The government is worried over the widening current account deficit (CAD), largely on account of the runaway rise in imports of the yellow metal which stood pegged at 162 tonnes during May alone. “For May, the import of gold was 162 tonnes,” Finance Minister P. Chidambaram told reporters after the seventh meeting of the Financial Stability Development Council (FSDC) here.
Ostensibly, apart from other issues such as the asset quality of banks and capital adequacy of the country’s banking sector, ways to curb gold imports was a major topic of discussion. “The Council noted with concern the significant increase in gold imports in recent months and deliberated on the issues involved in this regard,” the Finance Ministry said in a statement on the meeting.
The seriousness of the issue can be gauged from the fact that the sub-committee of the FSDC headed by RBI Governor D. Subbarao also deliberated on ways of stemming gold imports. “More steps will have to be taken to reduce gold imports. Export-import policy on gold will have to be reviewed…may consider banning gold coin sale by banks,” Department of Economic Affairs Secretary Arvind Mayaram said after the sub-committee meeting.
While the government had raised the duty on gold to restrict its import, the measure did not appear to yield any dividend as high imports of the yellow metal pushed the CAD to a record high of 6.7 per cent of gross domestic product (GDP) in the October-December quarter of 2012-13. Last month, the RBI imposed curbs on gold import by banks and also imposed restrictions on them and non-banking finance companies (NBFCs) to check loans against gold coins as well as units of gold ETFs (exchange traded funds).

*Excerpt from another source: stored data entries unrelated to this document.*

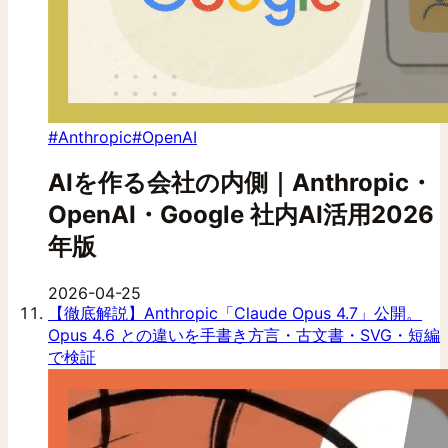
#Anthropic
#OpenAI
AIを作る会社の内側｜Anthropic・
OpenAI・Google 社内AI活用2026
年版
2026-04-25
【徹底解説】Anthropic「Claude Opus 4.7」公開。
Opus 4.6 との違いを手書き方言・古文書・SVG・短編
で検証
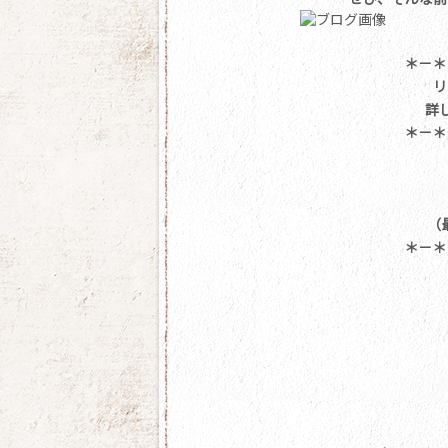
＊－＊
リ
詳
＊－＊
（
＊－＊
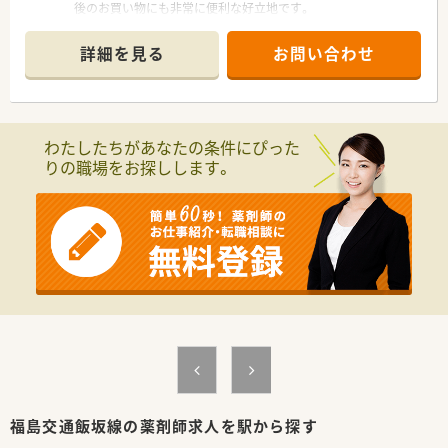
後のお買い物にも非常に便利な好立地です。
■主な応需科目は内科と心療内科となっており、門前のドクター
としっかりと連携が取れている店舗です。
詳細を見る
お問い合わせ
■1日あたりの処方箋応需枚数は約40枚で、医薬品の採用品目数
は1,000品目ほどを常時取り揃えています。
【こんな取り組みをしています】
■患者様の満足度向上を目指し、チーム一丸となって待ち時間削
わたしたちがあなたの条件にぴった
減のためのスムーズな連携と対応を心掛けています。
りの職場をお探しします。
■社内では定期的に勉強会が開催されており、最新の医療知識や
医薬品の情報を学ぶ機会が設けられています。
■地域の医療に貢献するため、地元の薬剤師会への加入を推奨し
ており、薬局の機能向上に努めています。
【こんな方にオススメ】
■福島駅からすぐの非常に便利な立地にあるため、公共交通機関
を利用して通勤希望の方におススメです。
■残業少なく、メリハリをつけて働ける環境です。ワークライフ
バランスを重視して働きたい方におすすめです。
■ご経験や心療内科にご不安がある方も安心して安全に業務に
取り組めるよう社内フォローをしっかりしています。
【法人特徴について】
■福島県内に数店舗を展開しているほか、須賀川市や宮城県にも
福島交通飯坂線の薬剤師求人を駅から探す
店舗を構える成長中の企業です。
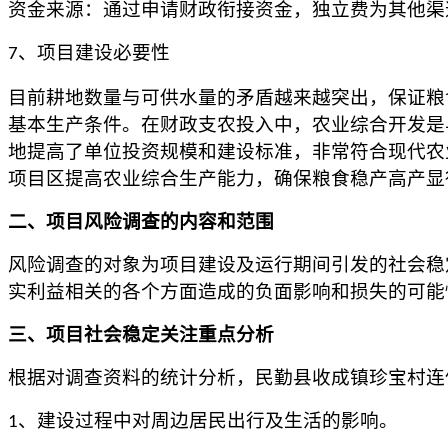
资金来源
：通过申请财政衔接资金，独立费为其他渠
、项目建设必要性
7
目前耕地数量与可供水量的矛盾越来越突出，保证粮
基本生产条件。在财政支农投入中，农业综合开发是
地提高了单位投资规模和建设标准，非常符合现代农
项目区提高农业综合生产能力，确保粮食稳产高产显
二、项目风险调查的内容和范围
风险调查的对象为项目建设及运行期间引发的社会稳
实利益相关的各个方面造成的负面影响和损失的可能
三、项目社会稳定关注重点分析
根据对调查资料的统计分析
，
民勤县收成镇珍宝村连
、
建设过程中对周边居民出行及生活的影响。
1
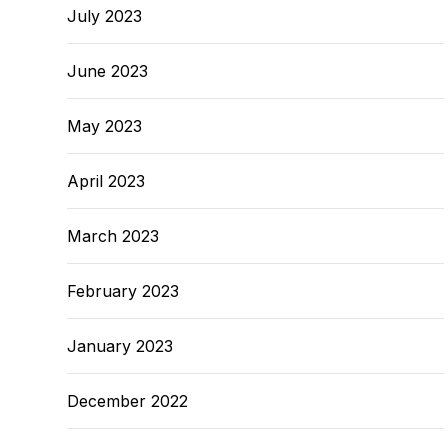
July 2023
June 2023
May 2023
April 2023
March 2023
February 2023
January 2023
December 2022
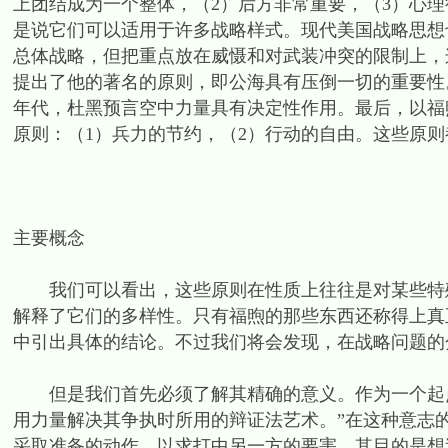
上团结成为一个整体，（2）后方非常重要，（3）心
是说它们可以适用于许多战略样式。现代美国战略思想
总体战略，但把重点放在威慑和对武装冲突的限制上，
提出了他的著名的原则，即公海具有压倒一切的重要性
年代，杜黑预言空中力量具有决定性作用。最后，以福
原则：（1）兵力的节约，（2）行动的自由。这些原
主要概念
我们可以看出，这些原则在性质上往往是对某些特殊
解释了它们的多样性。只有福煦的那些东西还称得上真
中引出具体的结论。不过我们将会发现，在战略问题的
但是我们首先必须了解其精确的意义。作为一个起点
用力量解决其争执时所用的辩证法艺术。”在这种意志
采取准备的动作，以求打中另一方的要害，其目的是想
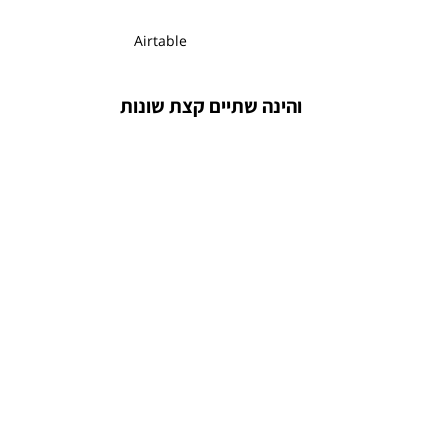
Airtable
והינה שתיים קצת שונות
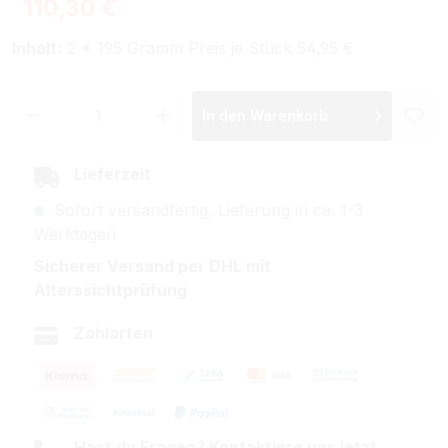
Regulärer Preis:
110,30 €
Inhalt:
2 * 195 Gramm Preis je Stück 54,95 €
Produkt Anzahl: Gib den gewünschten Wer
In den Warenkorb
Lieferzeit
Sofort versandfertig, Lieferung in ca. 1-3
Werktagen
Sicherer Versand per DHL mit
Alterssichtprüfung
Zahlarten
Hast du Fragen? Kontaktiere uns jetzt.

As for the banking sector, the FSDC, at its meeting, maintained that the strong capital adequacy of banks would enable the banking system to withstand stress despite the concerns about some deterioration in asset quality, largely on account of global and domestic economic conditions.
At the meeting, which was attended, among others, by RBI Governor D. Subbarao, Chief Economic Advisor Raghuram G. Rajan and top officials of the Finance Ministry and all the financial sector regulators, the FSDC also took note of the recommendations of the Financial Sector Legislative Reforms Commission (FSLRC) which submitted its report in March this year.
“The Council felt that while some of the major legal and institutional reforms suggested by the Commission [FSLRC] would take time to be examined and taken forward, action on other recommendations could be taken up separately in consultation with various stakeholders,” the Finance Ministry statement said.